The day before had begun routinely enough. I had gotten up at a decent hour, eaten breakfast, put in a load of laundry, and polished off several other mundane household chores. I also checked my email, which included daily bulletins updating the status of the coronavirus pandemic in two different school districts. The memo that came from the superintendent of schools where I teach contained nothing new, but closer to home the story was radically different. That update stated local schools would be closed for a week because of a rash of COVID cases. My 15-year-old son, who like many of his age and gender is less than enthralled with high school these days, seemed rather pleased by the news.
Shortly thereafter I took the still-giddy lad out to do some shopping at a local store we both frequent, he for ridiculously expensive music, me for 50-cent used books. However, I had barely begun to browse when he came over to me, looked at his phone, and said in an uncharacteristically concerned voice, “Daddy, I think we might have to go home soon.” Barely two minutes later he returned with an urgent, “I have to get home NOW!”
It seemed one of the just-identified COVID-positive cases at his high school had been found to have 83 “close contacts,” and my son had just received a text message informing him he was one of them. He was instructed to go into quarantine immediately.
We both went into research mode at that point. How long was he to sequester himself? Did he need to be tested? And if so, how soon, and where? Did I (and other members of our family) need to be tested? Could I continue to go to work, or even venture outside of our home, without putting others at risk?

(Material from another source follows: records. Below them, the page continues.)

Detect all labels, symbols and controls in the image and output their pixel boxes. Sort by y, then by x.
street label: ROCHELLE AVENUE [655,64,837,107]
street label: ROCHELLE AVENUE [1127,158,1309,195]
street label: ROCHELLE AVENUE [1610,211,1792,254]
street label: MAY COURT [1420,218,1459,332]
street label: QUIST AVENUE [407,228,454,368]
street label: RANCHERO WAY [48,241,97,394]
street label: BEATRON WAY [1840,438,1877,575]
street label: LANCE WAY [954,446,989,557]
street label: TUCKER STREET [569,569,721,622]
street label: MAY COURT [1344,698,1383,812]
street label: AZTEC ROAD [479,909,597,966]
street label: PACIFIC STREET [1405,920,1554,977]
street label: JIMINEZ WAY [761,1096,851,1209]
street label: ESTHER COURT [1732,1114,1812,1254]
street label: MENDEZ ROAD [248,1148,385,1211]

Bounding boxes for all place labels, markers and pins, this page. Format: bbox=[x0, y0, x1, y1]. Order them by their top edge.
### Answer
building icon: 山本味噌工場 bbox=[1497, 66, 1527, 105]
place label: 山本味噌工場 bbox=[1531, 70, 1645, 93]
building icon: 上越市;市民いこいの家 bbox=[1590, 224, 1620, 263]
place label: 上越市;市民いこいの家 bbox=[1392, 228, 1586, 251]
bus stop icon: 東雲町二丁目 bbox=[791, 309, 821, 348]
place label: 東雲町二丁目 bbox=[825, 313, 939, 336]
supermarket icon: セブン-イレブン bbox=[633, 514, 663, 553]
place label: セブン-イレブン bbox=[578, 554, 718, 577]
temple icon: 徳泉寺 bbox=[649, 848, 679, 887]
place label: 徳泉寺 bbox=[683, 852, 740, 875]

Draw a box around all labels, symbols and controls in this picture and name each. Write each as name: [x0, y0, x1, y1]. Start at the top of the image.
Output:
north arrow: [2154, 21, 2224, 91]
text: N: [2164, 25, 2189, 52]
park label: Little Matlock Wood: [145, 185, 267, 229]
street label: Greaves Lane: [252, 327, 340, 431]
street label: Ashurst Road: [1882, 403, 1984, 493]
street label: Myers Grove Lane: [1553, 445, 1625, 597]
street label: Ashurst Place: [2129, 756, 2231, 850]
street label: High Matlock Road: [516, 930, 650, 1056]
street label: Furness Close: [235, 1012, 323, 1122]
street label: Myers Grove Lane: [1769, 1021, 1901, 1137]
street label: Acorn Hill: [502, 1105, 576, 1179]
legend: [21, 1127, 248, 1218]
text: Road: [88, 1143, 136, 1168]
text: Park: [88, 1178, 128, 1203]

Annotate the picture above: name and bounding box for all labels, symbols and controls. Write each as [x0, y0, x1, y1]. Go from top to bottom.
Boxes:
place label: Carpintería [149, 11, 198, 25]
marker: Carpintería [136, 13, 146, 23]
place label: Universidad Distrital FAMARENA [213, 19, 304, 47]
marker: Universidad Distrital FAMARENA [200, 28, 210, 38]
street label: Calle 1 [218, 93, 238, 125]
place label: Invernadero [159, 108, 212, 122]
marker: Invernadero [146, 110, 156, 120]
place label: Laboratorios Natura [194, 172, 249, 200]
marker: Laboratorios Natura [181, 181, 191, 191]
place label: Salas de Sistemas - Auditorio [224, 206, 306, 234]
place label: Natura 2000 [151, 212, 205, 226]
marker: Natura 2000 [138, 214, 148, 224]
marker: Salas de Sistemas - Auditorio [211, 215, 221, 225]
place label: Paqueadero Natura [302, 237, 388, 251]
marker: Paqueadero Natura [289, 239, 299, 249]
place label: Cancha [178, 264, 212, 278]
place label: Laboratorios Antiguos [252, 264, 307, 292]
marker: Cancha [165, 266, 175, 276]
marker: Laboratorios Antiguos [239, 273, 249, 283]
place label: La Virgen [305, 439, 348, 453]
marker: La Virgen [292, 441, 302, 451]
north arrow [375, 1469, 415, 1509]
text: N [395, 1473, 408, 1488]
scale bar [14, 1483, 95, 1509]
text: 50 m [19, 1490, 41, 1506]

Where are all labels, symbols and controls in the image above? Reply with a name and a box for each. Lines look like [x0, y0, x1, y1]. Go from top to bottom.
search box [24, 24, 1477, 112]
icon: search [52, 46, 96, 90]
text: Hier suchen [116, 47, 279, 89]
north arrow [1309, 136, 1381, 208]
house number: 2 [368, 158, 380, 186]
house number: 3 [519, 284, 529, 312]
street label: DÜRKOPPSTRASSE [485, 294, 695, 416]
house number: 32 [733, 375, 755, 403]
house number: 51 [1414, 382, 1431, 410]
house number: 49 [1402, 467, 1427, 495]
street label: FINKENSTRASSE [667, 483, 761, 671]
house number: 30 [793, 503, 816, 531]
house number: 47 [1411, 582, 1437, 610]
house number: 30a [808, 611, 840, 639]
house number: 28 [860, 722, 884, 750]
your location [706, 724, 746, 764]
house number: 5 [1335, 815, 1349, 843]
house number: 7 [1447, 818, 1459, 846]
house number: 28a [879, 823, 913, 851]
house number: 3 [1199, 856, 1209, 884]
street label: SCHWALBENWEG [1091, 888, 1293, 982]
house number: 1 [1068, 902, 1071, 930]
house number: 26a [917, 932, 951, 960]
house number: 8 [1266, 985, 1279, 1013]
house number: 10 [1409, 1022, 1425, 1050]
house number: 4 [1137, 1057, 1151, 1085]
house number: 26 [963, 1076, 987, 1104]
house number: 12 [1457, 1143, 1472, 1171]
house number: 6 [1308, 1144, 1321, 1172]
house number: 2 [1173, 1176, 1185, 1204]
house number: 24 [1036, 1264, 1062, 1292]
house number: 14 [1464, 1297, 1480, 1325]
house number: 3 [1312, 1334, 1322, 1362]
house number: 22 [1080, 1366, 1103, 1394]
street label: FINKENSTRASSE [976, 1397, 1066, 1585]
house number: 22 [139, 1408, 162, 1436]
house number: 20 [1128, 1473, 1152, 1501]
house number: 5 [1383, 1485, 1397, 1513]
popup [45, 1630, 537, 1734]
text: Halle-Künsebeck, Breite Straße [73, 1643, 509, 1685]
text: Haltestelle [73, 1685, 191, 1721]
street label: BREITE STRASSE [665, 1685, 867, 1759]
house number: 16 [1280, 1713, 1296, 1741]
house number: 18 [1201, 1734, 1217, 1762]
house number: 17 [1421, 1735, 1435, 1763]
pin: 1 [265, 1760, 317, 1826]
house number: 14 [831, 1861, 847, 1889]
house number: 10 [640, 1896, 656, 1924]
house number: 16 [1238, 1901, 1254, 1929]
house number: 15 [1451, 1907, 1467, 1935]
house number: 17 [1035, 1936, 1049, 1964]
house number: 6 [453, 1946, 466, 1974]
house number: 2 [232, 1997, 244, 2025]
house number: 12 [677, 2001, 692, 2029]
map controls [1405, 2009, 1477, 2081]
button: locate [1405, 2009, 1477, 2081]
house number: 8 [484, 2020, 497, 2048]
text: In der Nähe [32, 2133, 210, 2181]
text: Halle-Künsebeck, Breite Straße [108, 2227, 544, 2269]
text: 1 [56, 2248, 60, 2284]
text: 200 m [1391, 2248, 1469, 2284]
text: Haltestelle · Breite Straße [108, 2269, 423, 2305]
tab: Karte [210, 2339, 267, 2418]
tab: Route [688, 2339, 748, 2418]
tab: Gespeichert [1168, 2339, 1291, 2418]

While my son explored the internet, I consulted a more reliable source of information: I emailed my school’s nurse. Since it was a Sunday there was no guarantee she’d get my message before the next morning, but she responded within an hour, providing us with a wealth of information about what to do, where to do it, how to go about doing it, and who to contact about doing it. She also told me to get back to her if and when I needed anything else.
Until recently I had assumed the job of a school nurse was limited to monitoring attendance, appropriately dispensing prescription meds, and tending to anyone on the premises who wasn’t feeling well. In retrospect, the scope of my ignorance regarding her responsibilities was breathtaking. The current reality: all school nurses are frontline warriors against a deadly enemy, and are as heroic as any police officer, firefighter, or member of the military. That the nurse at my school is empathetic, uber-competent, and bend-over-backward kind is an added bonus.
My son’s COVID test was negative, so for the time being my family is coronavirus-free, they aren’t food insecure, and their dad has a secure job he likes. Hopefully before long going mask-less in public without endangering one’s self or others will be acceptable, or maybe even become the norm again. Bottom line: for the foreseeable future, my response to “How’s it goin’?” is going to be, “I’ve got no complaints.”